Other planets will be in their orbits as always!
Only cunning, conniving and naughty earth will elude their gaze!
 
The Sun, that incarnate ball of fire, will be so fiery and indignant then 
That it will dart out its mile-after-mile long murky tongue
Spewing furious fumes of loud hitherto unheard curses, 
Gurgling lava spilling out from some swollen uvula forever...
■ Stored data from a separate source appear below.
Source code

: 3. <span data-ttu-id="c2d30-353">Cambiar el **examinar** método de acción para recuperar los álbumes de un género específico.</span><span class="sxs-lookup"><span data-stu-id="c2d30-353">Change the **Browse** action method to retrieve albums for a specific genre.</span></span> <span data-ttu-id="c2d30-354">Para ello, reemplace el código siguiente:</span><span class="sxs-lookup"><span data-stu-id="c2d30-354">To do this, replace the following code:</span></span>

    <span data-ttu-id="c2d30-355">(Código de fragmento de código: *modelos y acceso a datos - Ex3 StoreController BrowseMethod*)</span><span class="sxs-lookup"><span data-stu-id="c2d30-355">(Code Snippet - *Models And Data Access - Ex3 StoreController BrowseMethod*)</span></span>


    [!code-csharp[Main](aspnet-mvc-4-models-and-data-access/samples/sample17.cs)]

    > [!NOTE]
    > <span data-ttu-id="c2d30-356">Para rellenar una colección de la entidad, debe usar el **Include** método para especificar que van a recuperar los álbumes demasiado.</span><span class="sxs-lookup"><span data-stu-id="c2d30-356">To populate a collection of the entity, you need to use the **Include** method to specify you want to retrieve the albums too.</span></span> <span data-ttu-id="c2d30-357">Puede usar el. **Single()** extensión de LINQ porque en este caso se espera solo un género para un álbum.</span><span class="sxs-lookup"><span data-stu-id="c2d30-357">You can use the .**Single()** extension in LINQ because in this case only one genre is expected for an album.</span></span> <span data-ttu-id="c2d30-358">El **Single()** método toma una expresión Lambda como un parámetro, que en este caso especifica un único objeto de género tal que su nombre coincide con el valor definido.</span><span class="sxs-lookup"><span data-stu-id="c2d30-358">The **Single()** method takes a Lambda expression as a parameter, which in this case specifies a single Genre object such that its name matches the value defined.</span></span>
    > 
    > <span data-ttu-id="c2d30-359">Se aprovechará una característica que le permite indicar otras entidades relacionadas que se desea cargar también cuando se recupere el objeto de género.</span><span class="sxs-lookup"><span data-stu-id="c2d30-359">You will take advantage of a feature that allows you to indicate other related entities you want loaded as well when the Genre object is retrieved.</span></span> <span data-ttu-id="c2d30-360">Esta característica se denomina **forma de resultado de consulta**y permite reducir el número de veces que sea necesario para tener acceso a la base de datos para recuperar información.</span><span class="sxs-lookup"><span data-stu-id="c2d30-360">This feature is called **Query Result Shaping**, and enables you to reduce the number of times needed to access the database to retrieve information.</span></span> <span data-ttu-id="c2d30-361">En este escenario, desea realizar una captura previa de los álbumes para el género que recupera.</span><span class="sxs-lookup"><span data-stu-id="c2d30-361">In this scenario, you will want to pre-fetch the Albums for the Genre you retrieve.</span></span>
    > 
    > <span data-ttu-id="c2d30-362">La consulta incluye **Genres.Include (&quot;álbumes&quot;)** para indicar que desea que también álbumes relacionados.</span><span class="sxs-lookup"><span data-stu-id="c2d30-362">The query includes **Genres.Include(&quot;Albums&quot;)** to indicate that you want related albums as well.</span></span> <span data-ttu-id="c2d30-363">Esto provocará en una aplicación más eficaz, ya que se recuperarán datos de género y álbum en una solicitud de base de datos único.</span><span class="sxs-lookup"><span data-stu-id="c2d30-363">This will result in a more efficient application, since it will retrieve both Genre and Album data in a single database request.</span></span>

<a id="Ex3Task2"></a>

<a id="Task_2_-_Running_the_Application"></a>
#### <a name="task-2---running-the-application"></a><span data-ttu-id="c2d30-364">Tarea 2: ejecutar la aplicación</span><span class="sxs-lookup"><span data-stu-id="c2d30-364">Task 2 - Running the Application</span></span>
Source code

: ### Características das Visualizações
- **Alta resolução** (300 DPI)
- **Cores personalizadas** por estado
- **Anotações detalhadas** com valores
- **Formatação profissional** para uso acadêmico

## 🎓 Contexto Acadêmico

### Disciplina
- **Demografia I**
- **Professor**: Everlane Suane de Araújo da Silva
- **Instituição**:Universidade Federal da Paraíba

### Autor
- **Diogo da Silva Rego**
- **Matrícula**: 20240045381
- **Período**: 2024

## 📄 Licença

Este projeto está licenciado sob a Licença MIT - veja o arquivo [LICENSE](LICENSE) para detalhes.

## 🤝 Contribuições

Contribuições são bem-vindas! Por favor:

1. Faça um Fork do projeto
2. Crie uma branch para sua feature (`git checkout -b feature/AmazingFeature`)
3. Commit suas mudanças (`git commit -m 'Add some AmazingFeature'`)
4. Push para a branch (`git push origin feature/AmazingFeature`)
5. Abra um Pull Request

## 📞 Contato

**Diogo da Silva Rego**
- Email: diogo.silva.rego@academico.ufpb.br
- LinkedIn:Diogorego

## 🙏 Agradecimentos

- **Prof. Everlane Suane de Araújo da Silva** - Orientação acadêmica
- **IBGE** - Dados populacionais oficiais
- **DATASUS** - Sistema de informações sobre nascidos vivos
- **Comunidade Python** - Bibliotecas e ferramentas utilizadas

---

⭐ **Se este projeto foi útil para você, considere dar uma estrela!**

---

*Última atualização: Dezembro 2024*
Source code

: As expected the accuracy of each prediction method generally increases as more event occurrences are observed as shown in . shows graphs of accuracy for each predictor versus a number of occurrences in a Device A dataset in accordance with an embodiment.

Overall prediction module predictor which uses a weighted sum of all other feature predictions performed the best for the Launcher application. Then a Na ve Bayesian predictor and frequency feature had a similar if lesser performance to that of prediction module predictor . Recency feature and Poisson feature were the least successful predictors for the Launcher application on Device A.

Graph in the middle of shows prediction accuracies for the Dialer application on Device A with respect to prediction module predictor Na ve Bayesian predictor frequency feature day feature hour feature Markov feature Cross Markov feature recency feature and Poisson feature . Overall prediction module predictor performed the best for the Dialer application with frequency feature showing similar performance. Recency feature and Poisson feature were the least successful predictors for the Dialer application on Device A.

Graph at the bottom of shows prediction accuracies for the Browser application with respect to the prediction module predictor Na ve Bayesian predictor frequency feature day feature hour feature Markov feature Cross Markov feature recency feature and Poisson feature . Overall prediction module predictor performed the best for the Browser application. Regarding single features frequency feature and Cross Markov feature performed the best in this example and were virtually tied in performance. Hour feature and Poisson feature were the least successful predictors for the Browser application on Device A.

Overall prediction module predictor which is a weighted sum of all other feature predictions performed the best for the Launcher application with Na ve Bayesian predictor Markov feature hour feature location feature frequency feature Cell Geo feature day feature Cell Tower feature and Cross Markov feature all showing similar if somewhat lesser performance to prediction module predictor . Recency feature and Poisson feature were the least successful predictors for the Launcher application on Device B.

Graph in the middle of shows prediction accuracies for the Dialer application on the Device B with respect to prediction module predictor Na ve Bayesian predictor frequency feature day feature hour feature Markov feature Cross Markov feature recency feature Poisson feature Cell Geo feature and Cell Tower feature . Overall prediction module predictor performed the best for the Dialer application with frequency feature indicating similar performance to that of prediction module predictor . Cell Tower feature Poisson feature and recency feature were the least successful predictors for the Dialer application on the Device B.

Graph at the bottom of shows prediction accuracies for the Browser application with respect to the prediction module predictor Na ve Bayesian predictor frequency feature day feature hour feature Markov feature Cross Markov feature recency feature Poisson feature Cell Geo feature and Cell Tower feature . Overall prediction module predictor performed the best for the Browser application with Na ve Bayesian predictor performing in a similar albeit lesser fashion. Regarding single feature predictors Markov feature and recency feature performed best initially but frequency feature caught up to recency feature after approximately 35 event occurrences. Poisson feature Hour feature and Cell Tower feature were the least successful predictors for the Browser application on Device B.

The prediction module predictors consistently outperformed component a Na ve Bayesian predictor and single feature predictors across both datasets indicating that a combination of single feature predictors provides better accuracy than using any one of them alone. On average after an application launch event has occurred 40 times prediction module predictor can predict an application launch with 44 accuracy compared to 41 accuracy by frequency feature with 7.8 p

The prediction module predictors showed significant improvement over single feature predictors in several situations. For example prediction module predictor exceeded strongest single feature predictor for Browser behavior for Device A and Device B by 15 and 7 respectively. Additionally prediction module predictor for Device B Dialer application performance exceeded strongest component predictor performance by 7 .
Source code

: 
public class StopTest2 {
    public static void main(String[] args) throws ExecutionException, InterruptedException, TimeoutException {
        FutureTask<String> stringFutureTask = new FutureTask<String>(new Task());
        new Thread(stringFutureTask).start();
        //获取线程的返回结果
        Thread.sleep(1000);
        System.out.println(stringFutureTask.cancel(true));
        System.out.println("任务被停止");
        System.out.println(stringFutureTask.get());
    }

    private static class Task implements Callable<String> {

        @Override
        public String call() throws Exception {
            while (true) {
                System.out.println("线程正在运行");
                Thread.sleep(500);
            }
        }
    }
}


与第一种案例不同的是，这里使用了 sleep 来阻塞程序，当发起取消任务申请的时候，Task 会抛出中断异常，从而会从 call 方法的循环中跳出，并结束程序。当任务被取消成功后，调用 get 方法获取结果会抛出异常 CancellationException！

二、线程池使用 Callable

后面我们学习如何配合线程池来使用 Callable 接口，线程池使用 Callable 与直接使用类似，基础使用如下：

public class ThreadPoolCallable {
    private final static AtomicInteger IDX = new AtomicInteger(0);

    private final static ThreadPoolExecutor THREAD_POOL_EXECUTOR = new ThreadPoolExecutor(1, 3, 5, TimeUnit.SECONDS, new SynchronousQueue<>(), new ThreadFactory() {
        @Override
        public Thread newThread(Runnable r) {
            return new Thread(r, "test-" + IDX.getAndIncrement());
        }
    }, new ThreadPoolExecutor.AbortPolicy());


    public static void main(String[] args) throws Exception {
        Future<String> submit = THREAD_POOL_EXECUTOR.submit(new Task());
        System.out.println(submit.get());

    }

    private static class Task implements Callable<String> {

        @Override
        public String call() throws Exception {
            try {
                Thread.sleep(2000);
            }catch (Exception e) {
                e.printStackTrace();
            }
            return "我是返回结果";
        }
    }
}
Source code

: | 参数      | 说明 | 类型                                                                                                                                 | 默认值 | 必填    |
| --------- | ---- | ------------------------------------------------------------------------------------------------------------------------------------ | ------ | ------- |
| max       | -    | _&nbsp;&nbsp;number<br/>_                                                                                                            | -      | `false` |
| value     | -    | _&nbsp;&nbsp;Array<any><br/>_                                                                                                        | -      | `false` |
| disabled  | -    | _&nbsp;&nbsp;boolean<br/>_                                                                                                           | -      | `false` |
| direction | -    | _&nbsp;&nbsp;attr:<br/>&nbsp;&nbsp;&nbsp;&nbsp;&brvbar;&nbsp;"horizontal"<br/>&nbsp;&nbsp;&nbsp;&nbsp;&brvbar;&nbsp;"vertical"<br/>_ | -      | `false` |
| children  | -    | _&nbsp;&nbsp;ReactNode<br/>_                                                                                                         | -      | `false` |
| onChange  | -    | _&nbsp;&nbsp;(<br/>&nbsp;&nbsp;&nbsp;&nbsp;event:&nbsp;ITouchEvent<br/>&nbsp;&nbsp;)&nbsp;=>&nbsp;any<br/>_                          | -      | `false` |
It will pursue Earth as long as it can, chastising it all the time
It will flicker its fiery, thundering, curses-spewing tongue incessantly! 
 
As it flees, casting furtive backward glances, 
Will Earth ponder for even a moment and exclaim:
“Alas, what’s going to happen to those ill-fated planets—
To Mercury, Venus and Mars?”   

Masud Khan (b. 1959) is a Bengali poet and writer. He has, authored nine volumes of poetry and three volumes of prose and fiction. His poems and fictions (in translation) have appeared in journals including Asiatic, Contemporary Literary Horizon, Six Seasons Review, Kaurab, 3c World Fiction, Ragazine.cc, Nebo: A literary Journal, Last Bench, Urhalpul, Tower Journal, Muse Poetry, Word Machine, and anthologies including Language for a New Century: Contemporary Poetry from the Middle East, Asia, and Beyond (W.W. Norton & Co., NY/London); Contemporary Literary Horizon Anthology,Bucharest; Intercontinental Anthology of Poetry on Universal Peace (Global Fraternity of Poets); and Padma Meghna Jamuna: Modern Poetry from Bangladesh (Foundation of SAARC Writers and Literature, New Delhi). Two volumes of his poems have been published as translations, Poems of Masud Khan(English), Antivirus Publications, UK, and Carnival Time and Other Poems (English and Spanish), Bibliotheca Universalis, Romania.  Born and brought up in Bangladesh, Masud Khan lives in Canada and teaches at a college in Toronto.

Fakrul Alam is an academic, translator and writer from Bangladesh. He has translated works of Jibonananda Das and Rabindranath Tagore into English and is the recipient of Bangla Academy Literary Award (2012) for translation and SAARC Literary Award (2012).